| WORK INSTRUCTION |
Please gather every line in the items below that contains the string "aspx". Case counts, so a line qualifies only if its letters match that case.

| SUPPLIED INFORMATION |
--- START ---

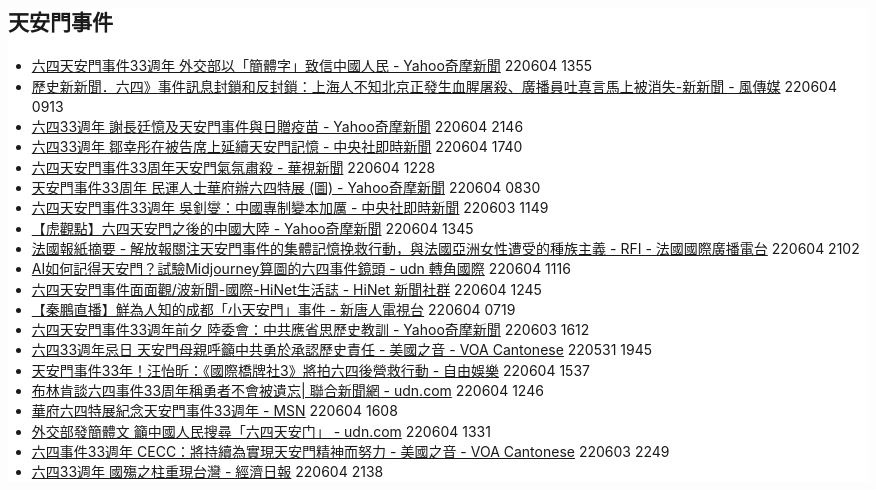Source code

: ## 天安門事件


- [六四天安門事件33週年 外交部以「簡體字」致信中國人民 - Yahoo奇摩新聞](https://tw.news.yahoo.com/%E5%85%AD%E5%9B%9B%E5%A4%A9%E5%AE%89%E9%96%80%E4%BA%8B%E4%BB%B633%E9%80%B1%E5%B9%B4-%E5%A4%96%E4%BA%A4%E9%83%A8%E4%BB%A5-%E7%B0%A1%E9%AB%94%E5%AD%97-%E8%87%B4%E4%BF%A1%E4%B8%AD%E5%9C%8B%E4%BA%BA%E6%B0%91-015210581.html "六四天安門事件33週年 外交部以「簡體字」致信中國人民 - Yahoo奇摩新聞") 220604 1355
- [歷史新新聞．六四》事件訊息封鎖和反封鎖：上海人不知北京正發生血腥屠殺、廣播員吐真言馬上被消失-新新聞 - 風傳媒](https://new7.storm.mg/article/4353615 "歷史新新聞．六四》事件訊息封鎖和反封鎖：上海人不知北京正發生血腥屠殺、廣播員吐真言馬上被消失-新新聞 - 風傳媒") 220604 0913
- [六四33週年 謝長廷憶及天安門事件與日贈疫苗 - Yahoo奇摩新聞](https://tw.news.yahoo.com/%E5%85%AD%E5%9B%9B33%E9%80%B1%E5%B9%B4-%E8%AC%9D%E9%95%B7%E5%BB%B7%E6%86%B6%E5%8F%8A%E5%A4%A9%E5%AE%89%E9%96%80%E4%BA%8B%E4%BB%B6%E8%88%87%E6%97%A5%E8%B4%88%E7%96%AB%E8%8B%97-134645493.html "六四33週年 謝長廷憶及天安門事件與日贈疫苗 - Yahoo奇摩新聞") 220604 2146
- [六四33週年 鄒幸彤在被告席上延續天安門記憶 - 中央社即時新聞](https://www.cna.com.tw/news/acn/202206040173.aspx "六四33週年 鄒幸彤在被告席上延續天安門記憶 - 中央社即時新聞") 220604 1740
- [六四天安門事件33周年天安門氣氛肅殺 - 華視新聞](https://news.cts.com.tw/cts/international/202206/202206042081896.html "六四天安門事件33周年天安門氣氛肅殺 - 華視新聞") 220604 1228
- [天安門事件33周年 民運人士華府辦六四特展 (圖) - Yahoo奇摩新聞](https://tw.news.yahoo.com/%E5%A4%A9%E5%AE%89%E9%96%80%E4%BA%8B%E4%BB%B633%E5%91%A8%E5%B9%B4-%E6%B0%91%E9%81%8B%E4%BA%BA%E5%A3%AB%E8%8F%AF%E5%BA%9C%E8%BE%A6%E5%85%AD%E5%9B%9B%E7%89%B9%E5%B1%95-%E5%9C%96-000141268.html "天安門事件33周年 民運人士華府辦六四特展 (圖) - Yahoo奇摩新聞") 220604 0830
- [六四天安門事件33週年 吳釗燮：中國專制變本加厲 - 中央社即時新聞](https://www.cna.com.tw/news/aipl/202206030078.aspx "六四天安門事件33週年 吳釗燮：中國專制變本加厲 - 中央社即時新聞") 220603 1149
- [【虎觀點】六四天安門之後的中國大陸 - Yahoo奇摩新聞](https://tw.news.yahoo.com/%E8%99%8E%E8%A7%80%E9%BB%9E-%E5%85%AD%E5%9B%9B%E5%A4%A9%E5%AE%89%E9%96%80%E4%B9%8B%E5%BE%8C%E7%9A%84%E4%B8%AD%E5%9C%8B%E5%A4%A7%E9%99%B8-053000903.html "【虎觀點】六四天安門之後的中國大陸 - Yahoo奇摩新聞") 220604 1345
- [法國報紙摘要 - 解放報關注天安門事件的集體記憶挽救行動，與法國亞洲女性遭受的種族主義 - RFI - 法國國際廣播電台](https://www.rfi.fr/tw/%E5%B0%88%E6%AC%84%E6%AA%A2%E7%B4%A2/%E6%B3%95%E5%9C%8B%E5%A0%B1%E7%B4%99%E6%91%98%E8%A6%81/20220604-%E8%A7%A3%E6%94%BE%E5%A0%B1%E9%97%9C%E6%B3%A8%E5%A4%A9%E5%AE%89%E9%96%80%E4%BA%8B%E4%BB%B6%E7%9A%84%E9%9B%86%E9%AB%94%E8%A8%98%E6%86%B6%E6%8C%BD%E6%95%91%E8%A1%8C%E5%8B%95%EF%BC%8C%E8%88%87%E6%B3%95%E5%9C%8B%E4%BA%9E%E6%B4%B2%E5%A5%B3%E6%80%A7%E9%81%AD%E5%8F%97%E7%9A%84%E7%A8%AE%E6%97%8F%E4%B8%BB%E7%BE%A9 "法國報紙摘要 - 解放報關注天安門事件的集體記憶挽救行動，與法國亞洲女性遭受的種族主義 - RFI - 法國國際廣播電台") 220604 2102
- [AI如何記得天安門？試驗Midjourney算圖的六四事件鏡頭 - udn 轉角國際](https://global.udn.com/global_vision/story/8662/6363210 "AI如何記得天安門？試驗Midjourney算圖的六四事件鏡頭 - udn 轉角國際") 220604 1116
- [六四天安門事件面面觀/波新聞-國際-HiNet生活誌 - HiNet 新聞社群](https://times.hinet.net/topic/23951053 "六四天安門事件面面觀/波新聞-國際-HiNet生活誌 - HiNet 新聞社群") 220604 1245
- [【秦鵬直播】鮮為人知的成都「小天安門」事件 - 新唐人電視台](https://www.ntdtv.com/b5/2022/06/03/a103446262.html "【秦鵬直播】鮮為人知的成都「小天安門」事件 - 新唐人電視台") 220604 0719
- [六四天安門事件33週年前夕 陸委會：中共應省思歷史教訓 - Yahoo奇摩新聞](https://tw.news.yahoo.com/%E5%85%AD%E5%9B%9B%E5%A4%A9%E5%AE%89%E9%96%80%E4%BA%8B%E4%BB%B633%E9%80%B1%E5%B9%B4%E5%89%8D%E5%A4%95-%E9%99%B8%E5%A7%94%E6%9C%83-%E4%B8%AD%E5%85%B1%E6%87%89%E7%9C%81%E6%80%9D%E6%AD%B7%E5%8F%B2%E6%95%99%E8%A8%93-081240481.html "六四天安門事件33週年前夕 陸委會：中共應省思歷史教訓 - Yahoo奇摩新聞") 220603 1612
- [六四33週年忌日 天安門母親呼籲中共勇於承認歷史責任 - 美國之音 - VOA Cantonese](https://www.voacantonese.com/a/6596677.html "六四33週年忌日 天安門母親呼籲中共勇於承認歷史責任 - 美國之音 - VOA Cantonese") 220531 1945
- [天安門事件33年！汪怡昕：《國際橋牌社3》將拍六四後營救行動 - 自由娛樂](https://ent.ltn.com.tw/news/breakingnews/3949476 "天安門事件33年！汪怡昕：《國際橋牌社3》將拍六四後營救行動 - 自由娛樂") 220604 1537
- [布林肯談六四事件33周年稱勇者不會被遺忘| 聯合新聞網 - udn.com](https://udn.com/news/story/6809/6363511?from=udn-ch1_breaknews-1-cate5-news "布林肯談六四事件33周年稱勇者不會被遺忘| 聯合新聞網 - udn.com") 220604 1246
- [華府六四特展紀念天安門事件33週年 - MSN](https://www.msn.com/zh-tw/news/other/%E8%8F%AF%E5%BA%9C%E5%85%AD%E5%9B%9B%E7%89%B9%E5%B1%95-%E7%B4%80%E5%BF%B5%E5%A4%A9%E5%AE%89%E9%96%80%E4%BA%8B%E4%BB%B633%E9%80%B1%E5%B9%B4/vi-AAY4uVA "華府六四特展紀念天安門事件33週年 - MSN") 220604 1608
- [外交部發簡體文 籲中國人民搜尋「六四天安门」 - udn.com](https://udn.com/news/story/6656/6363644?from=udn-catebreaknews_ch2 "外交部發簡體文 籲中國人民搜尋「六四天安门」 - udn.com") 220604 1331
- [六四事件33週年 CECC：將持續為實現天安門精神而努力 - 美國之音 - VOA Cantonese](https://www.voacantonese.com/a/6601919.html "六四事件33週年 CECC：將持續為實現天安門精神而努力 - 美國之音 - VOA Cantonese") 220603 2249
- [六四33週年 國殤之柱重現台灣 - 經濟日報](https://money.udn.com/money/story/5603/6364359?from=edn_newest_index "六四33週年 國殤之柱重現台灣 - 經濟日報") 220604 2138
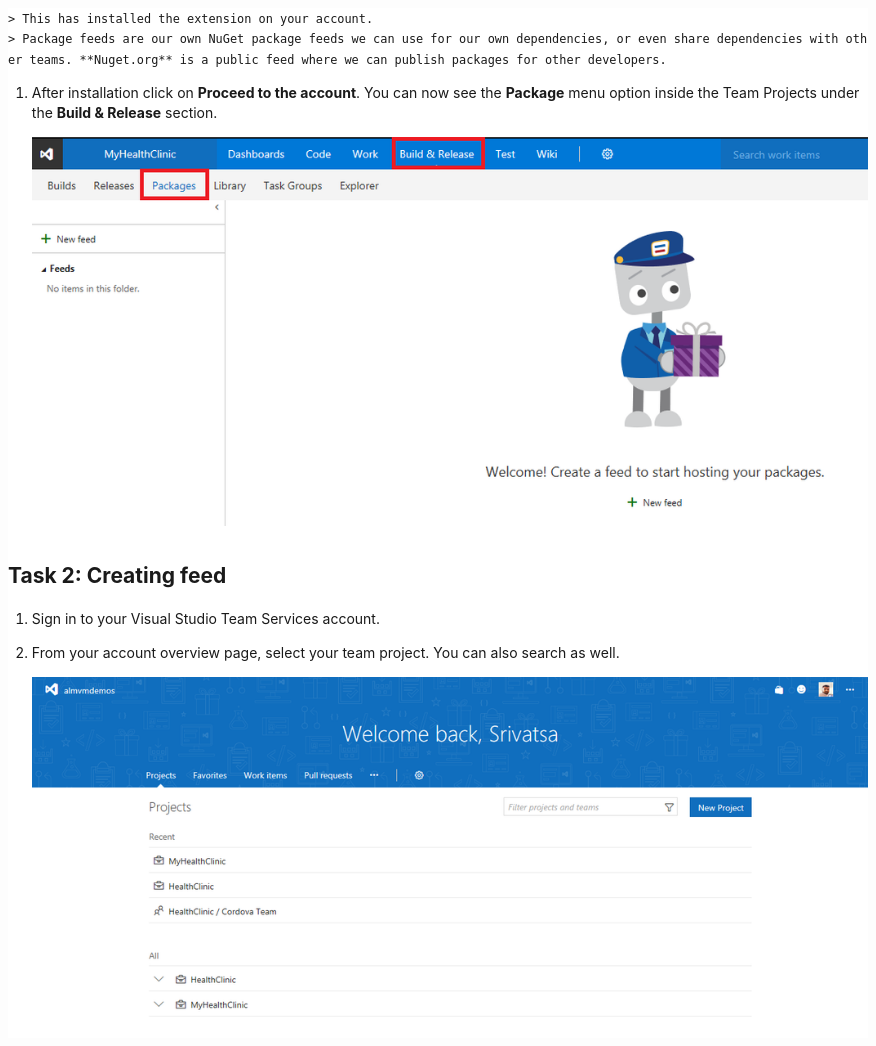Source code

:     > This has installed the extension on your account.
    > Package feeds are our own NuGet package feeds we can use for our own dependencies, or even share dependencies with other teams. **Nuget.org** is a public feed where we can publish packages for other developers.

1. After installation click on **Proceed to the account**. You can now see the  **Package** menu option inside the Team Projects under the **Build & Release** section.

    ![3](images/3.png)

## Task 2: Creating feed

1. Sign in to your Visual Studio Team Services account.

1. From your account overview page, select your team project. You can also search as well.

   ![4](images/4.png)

--- END ---

| WRITTEN RESPONSE |
- [六四33週年 鄒幸彤在被告席上延續天安門記憶 - 中央社即時新聞](https://www.cna.com.tw/news/acn/202206040173.aspx "六四33週年 鄒幸彤在被告席上延續天安門記憶 - 中央社即時新聞") 220604 1740
- [六四天安門事件33週年 吳釗燮：中國專制變本加厲 - 中央社即時新聞](https://www.cna.com.tw/news/aipl/202206030078.aspx "六四天安門事件33週年 吳釗燮：中國專制變本加厲 - 中央社即時新聞") 220603 1149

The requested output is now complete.